Problem details » Once the line with "right ankle: (209, 431)" is found in the entries below, repeat it and each following line exactly, up to and including the line with "left hip: (162, 314)". Add no other lines.

::: The data :::

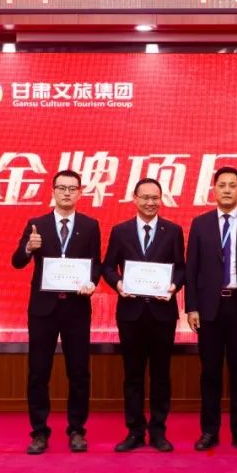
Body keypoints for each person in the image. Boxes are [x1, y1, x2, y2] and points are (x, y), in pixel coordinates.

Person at [11, 170, 101, 455]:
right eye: (61, 188)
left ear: (80, 192)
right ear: (52, 191)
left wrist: (92, 282)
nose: (66, 193)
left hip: (76, 308)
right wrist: (28, 247)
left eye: (72, 188)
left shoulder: (90, 226)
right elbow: (17, 262)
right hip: (43, 310)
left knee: (79, 372)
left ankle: (77, 430)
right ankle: (39, 431)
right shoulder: (36, 225)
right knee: (39, 372)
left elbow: (95, 264)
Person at [185, 166, 237, 452]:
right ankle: (209, 431)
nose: (227, 190)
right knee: (210, 372)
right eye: (222, 185)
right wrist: (192, 307)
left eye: (233, 185)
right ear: (214, 190)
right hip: (209, 309)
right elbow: (192, 268)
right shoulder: (200, 223)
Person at [101, 178, 186, 453]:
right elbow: (107, 267)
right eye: (145, 197)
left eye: (155, 198)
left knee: (161, 375)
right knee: (133, 375)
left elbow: (181, 268)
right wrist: (118, 284)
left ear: (161, 199)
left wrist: (173, 286)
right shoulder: (121, 231)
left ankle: (158, 432)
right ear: (135, 199)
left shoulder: (173, 231)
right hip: (131, 314)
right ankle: (135, 431)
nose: (151, 202)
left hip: (162, 314)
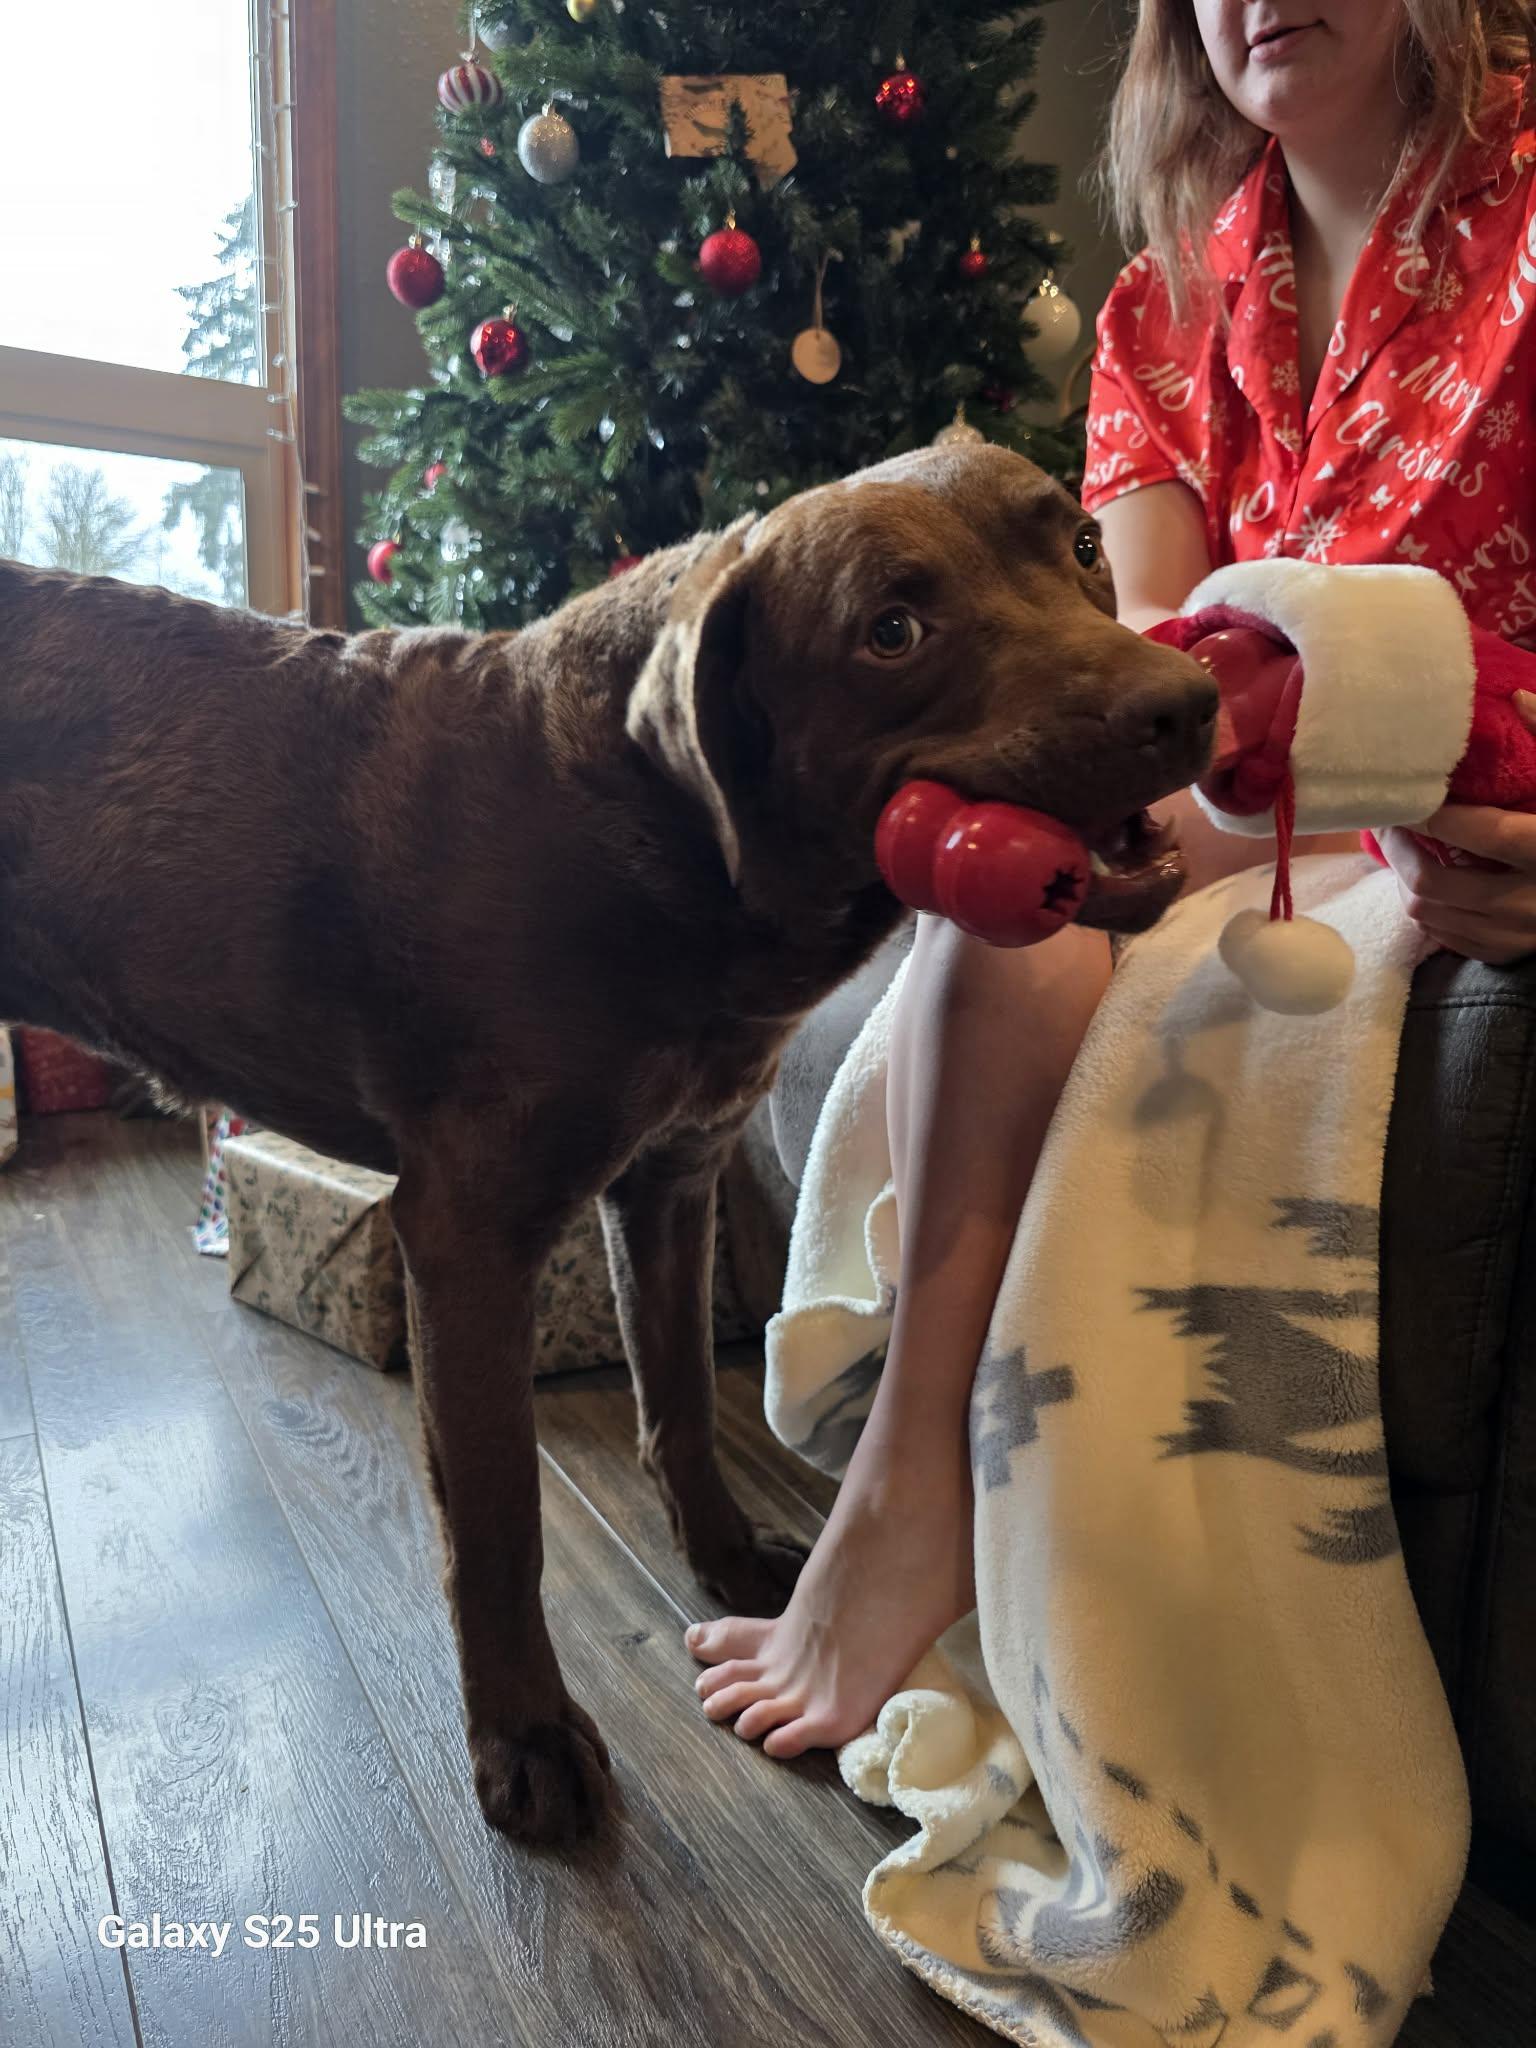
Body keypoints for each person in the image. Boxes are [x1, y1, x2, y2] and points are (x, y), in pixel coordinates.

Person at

:::

Output below »
right ankle: (209, 431)
nose: (227, 190)
right knee: (210, 372)
right eye: (222, 185)
right wrist: (192, 307)
left eye: (233, 185)
right ear: (214, 190)
right hip: (209, 309)
right elbow: (192, 268)
right shoulder: (200, 223)
Person at [101, 178, 186, 453]:
right elbow: (107, 267)
right eye: (145, 197)
left eye: (155, 198)
left knee: (161, 375)
right knee: (133, 375)
left elbow: (181, 268)
right wrist: (118, 284)
left ear: (161, 199)
left wrist: (173, 286)
right shoulder: (121, 231)
left ankle: (158, 432)
right ear: (135, 199)
left shoulder: (173, 231)
right hip: (131, 314)
right ankle: (135, 431)
nose: (151, 202)
left hip: (162, 314)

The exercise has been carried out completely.